OpenAI’s New Codex AI Agent Can Do Coding Tasks for You
OpenAI has officially released a research preview of Codex, a new AI coding agent built on a refined version of its o3 model architecture, tailored specifically for software engineering.
Built to Execute and Test Code Autonomously
The new Codex agent runs on Codex-1, a variant of the O3 model, optimized for writing cleaner code and following instructions with greater precision. Unlike previous AI assistants, Codex is capable of autonomously testing its outputs and iterating until the code passes. It operates in a sandboxed virtual machine environment hosted in the cloud and can integrate with GitHub to preload repositories, making it capable of completing tasks like bug fixes, test creation, or feature implementation within 1 to 30 minutes.
Users retain access to their computers while Codex performs tasks in the background. The agent supports multiple simultaneous software engineering tasks and is now available to ChatGPT Pro, Team, and Enterprise users through the ChatGPT sidebar interface.
Codex Interface and Workflow
In ChatGPT, users can assign tasks to Codex by typing a prompt and selecting “Code” or “Ask,” depending on whether they want implementation or insight.
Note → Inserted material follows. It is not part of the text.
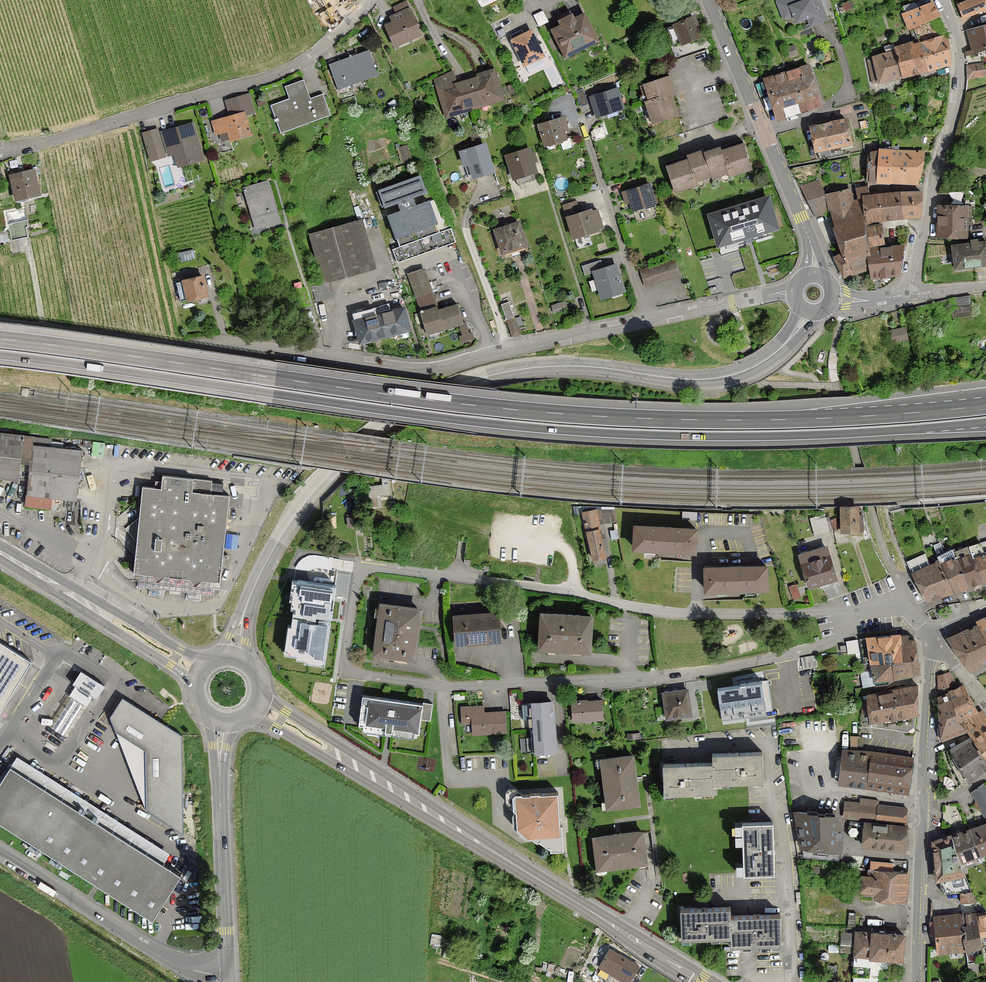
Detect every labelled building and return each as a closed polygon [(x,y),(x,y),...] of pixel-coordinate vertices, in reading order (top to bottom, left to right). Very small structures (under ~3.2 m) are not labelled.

Assigned tasks appear in a sidebar, allowing users to monitor progress. OpenAI’s research lead Josh Tobin explained that the goal is for Codex to eventually function as a “virtual teammate,” capable of autonomously completing complex tasks that typically take engineers several hours or even days.
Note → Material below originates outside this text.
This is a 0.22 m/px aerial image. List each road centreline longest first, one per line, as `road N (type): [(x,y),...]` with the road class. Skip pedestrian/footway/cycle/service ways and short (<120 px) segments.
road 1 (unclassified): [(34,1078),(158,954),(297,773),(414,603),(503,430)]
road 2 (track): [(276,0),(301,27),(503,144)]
Safety, Limitations, and Future Roadmap
Codex operates in an air-gapped environment and does not access the public internet or third-party APIs, which reduces potential misuse but may also restrict certain use cases. OpenAI stated that Codex has safeguards in place to refuse requests for malicious software development. The tool inherits many of the O3 model’s safety mechanisms.
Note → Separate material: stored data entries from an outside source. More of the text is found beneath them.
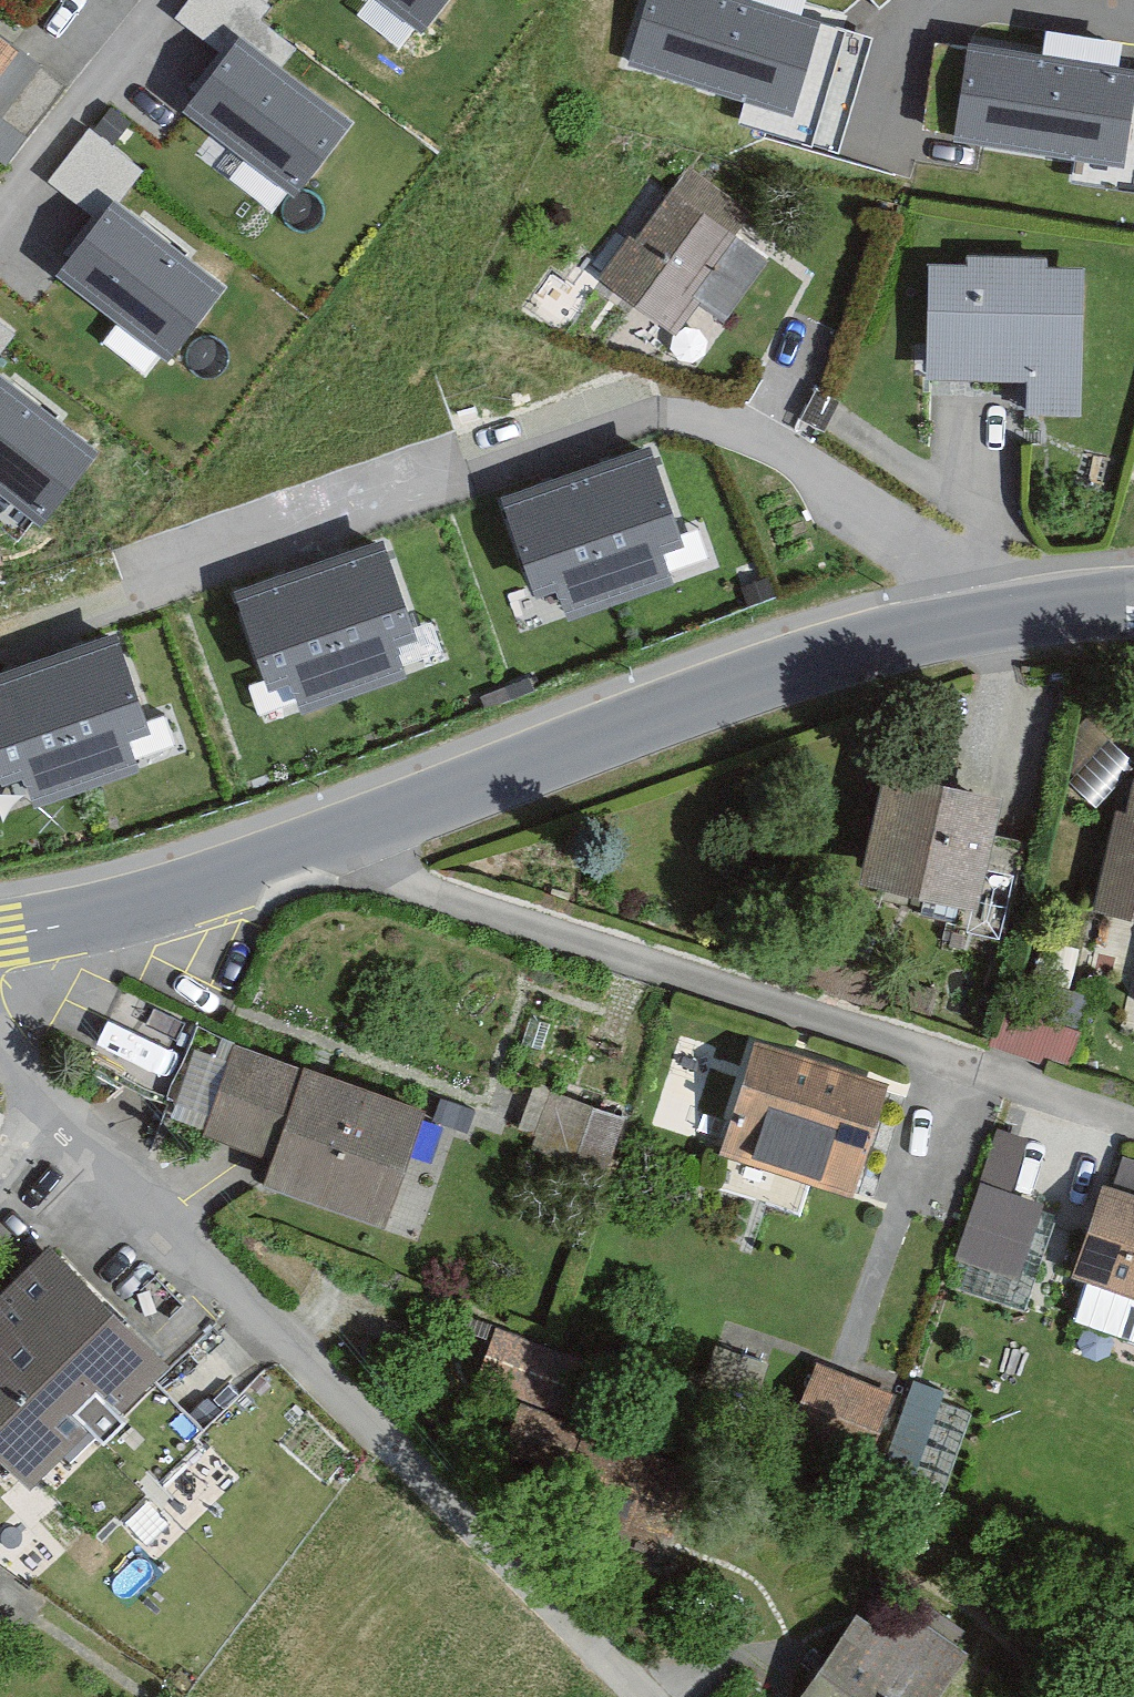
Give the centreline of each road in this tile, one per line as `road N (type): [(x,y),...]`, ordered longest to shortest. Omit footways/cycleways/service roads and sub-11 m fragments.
road 1 (residential): [(312,848),(1133,1125)]
road 2 (tertiary): [(1133,605),(1003,618),(771,673),(312,848)]
road 3 (residential): [(36,1119),(370,1413),(656,1696)]
road 4 (tertiary): [(312,848),(0,937)]
road 5 (residential): [(0,207),(160,0)]

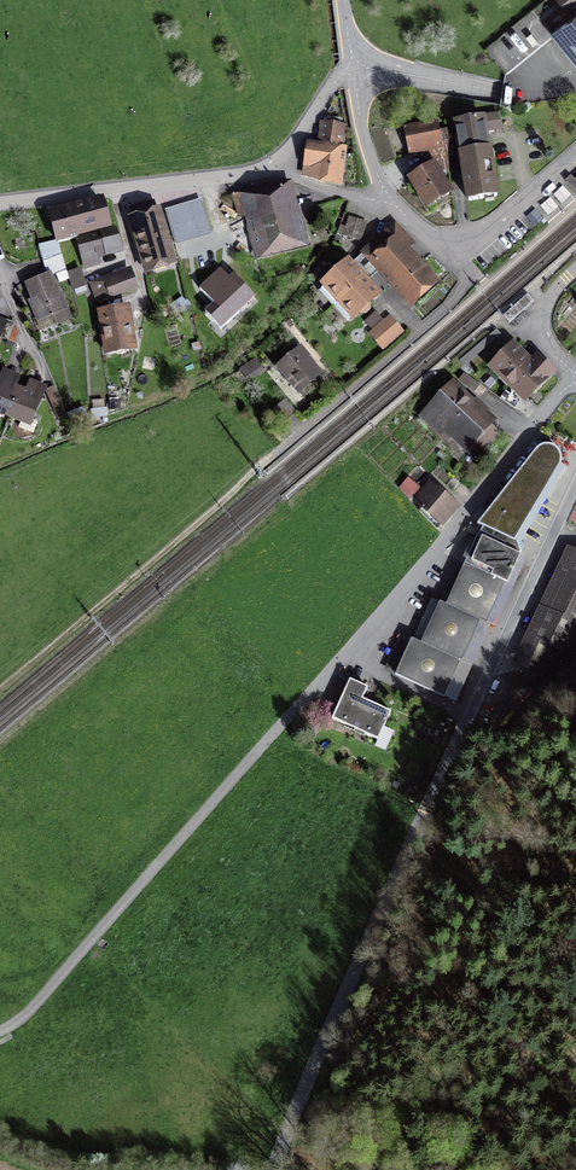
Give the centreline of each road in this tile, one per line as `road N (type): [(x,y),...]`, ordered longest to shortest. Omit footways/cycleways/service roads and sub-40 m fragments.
road 1 (tertiary): [(575,487),(396,903),(316,1056),(273,1169)]
road 2 (unclassified): [(0,1031),(47,992),(447,537)]
road 3 (residential): [(0,205),(245,176),(278,165)]
road 4 (residential): [(388,198),(427,236),(458,244),(575,149)]
road 5 (tertiary): [(352,71),(397,72),(575,110)]
road 6 (residential): [(447,537),(575,376)]
road 7 (residential): [(352,71),(369,154),(388,198)]
road 8 (residential): [(575,271),(548,300),(543,325),(551,349),(575,375)]
road 9 (residential): [(278,165),(335,82),(352,71)]

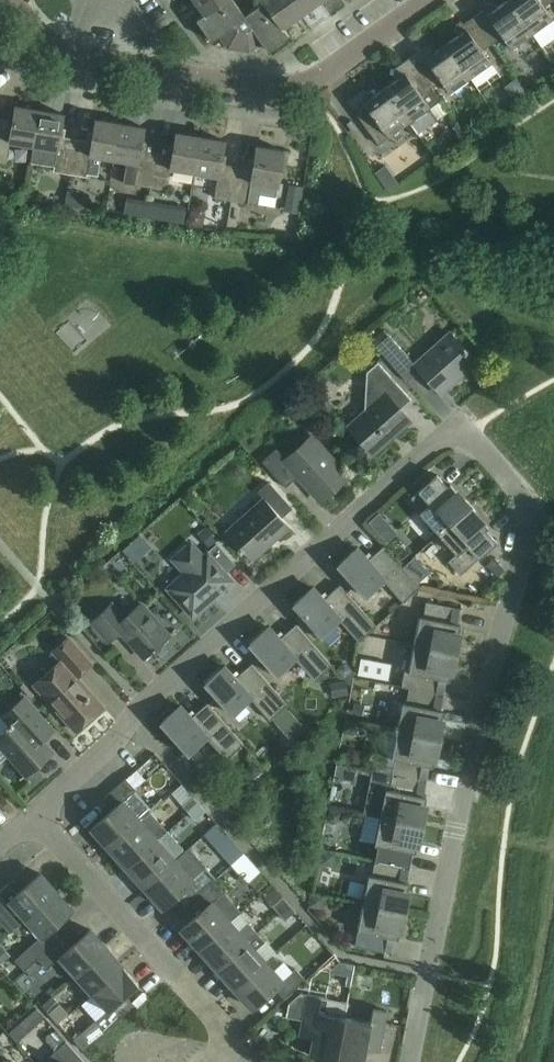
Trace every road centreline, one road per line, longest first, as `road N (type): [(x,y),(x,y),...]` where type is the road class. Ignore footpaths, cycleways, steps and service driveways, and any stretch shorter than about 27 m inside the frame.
road 1 (residential): [(409,1061),(527,527),(520,490),(480,448),(463,440),(430,446),(161,685),(117,740),(34,813)]
road 2 (residential): [(10,0),(35,32),(74,55),(265,88),(309,86),(429,0)]
road 3 (residential): [(234,1041),(34,813)]

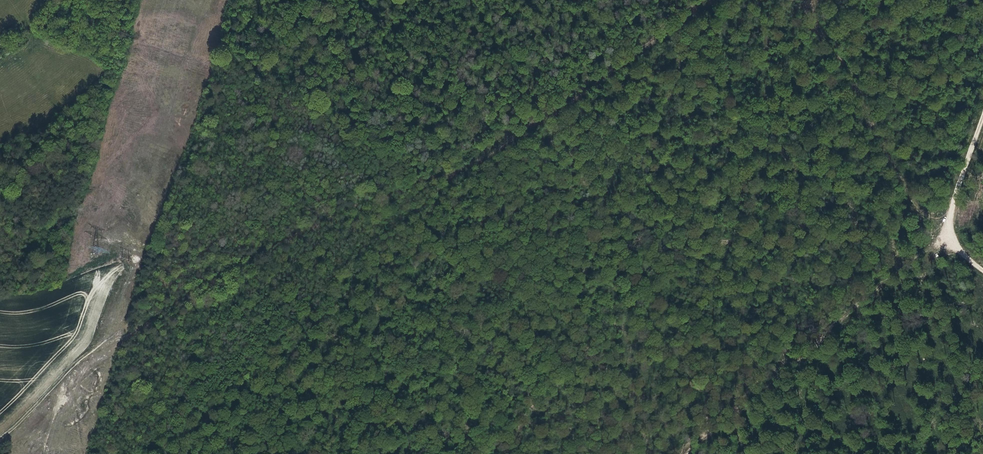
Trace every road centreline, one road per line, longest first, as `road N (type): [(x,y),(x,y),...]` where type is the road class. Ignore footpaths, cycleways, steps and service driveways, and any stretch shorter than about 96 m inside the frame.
road 1 (track): [(147,453),(327,291),(706,0)]
road 2 (track): [(982,270),(946,236),(982,116)]
road 3 (track): [(0,434),(112,333)]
Despite the progress, OpenAI acknowledged its limitations. AI coding agents remain prone to mistakes, especially during debugging. A recent Microsoft study found that many top-tier models, including Claude 3.7 Sonnet and o3-mini, failed to reliably fix broken code.
In addition, OpenAI is updating Codex CLI, its open-source terminal-based coding agent, with an o4-mini model optimized for engineering tasks. This new version is now the default in Codex CLI and will also be accessible via OpenAI’s API, priced at $1.50 per million input tokens and $6 per million output tokens.